Instructions to follow | Search the material for the word "LIST" and copy every line in which it occurs.
###
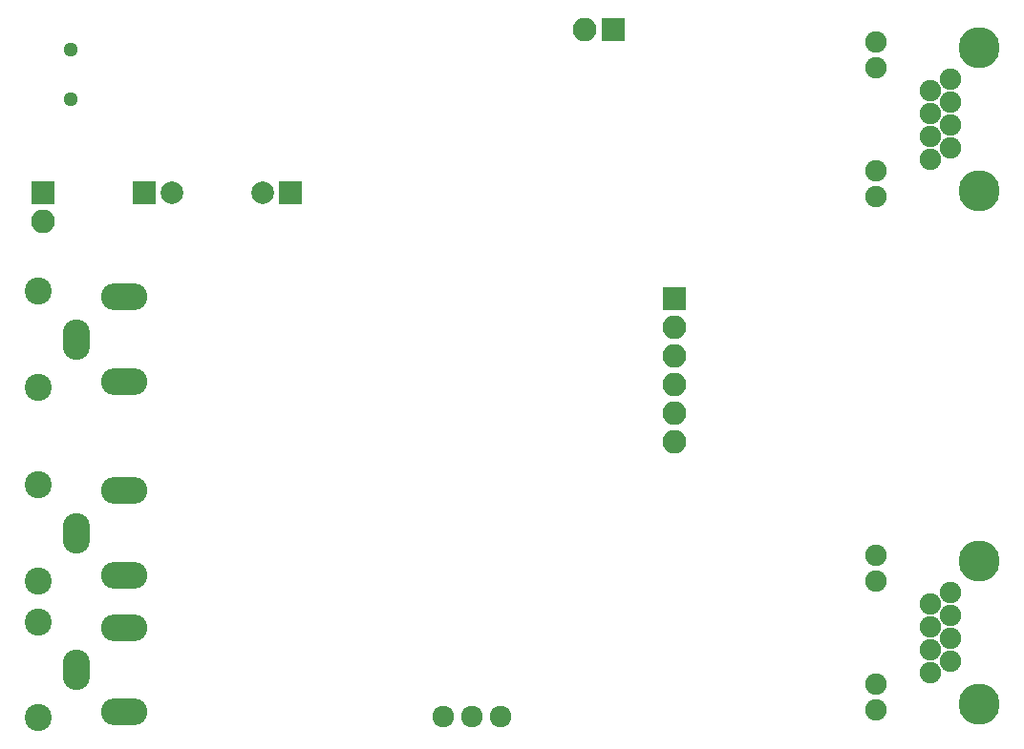
<source format=gbr>
G04 #@! TF.FileFunction,Soldermask,Bot*
%FSLAX46Y46*%
G04 Gerber Fmt 4.6, Leading zero omitted, Abs format (unit mm)*
G04 Created by KiCad (PCBNEW 4.0.6) date Sunday, 17 September 2017 'PMt' 18:01:33*
%MOMM*%
%LPD*%
G01*
G04 APERTURE LIST*
%ADD10C,0.100000*%
%ADD11R,2.100000X2.100000*%
%ADD12O,2.100000X2.100000*%
%ADD13C,1.924000*%
%ADD14R,2.000000X2.000000*%
%ADD15C,2.000000*%
%ADD16C,1.299160*%
%ADD17O,4.100000X2.400000*%
%ADD18O,2.398980X3.597860*%
%ADD19C,2.400000*%
%ADD20C,3.651200*%
%ADD21C,1.901140*%
G04 APERTURE END LIST*
D10*
D11*
X162000000Y-95380000D03*
D12*
X162000000Y-97920000D03*
X162000000Y-100460000D03*
X162000000Y-103000000D03*
X162000000Y-105540000D03*
X162000000Y-108080000D03*
D13*
X144040000Y-132500000D03*
X141500000Y-132500000D03*
X146580000Y-132500000D03*
D11*
X106000000Y-86000000D03*
D12*
X106000000Y-88540000D03*
D14*
X115000000Y-86000000D03*
D15*
X117500000Y-86000000D03*
D14*
X128000000Y-86000000D03*
D15*
X125500000Y-86000000D03*
D16*
X108500000Y-73250440D03*
X108500000Y-77649720D03*
D17*
X113208600Y-119924800D03*
D18*
X108958600Y-116174800D03*
D17*
X113208600Y-112424800D03*
D19*
X105583600Y-120424800D03*
X105583600Y-111924800D03*
D17*
X113234000Y-132066000D03*
D18*
X108984000Y-128316000D03*
D17*
X113234000Y-124566000D03*
D19*
X105609000Y-132566000D03*
X105609000Y-124066000D03*
D17*
X113250000Y-102750000D03*
D18*
X109000000Y-99000000D03*
D17*
X113250000Y-95250000D03*
D19*
X105625000Y-94750000D03*
X105625000Y-103250000D03*
D11*
X156540000Y-71500000D03*
D12*
X154000000Y-71500000D03*
D20*
X189000000Y-73150000D03*
X189000000Y-85850000D03*
D21*
X186460000Y-82040000D03*
X184682000Y-83056000D03*
X186460000Y-80008000D03*
X184682000Y-81024000D03*
X186460000Y-77976000D03*
X184682000Y-78992000D03*
X186460000Y-75944000D03*
X184682000Y-76960000D03*
X179856000Y-86358000D03*
X179856000Y-84072000D03*
X179856000Y-74928000D03*
X179856000Y-72642000D03*
D20*
X189000000Y-118650000D03*
X189000000Y-131350000D03*
D21*
X186460000Y-127540000D03*
X184682000Y-128556000D03*
X186460000Y-125508000D03*
X184682000Y-126524000D03*
X186460000Y-123476000D03*
X184682000Y-124492000D03*
X186460000Y-121444000D03*
X184682000Y-122460000D03*
X179856000Y-131858000D03*
X179856000Y-129572000D03*
X179856000Y-120428000D03*
X179856000Y-118142000D03*
M02*

</source>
###
Completed task |
G04 APERTURE LIST*
G04 APERTURE END LIST*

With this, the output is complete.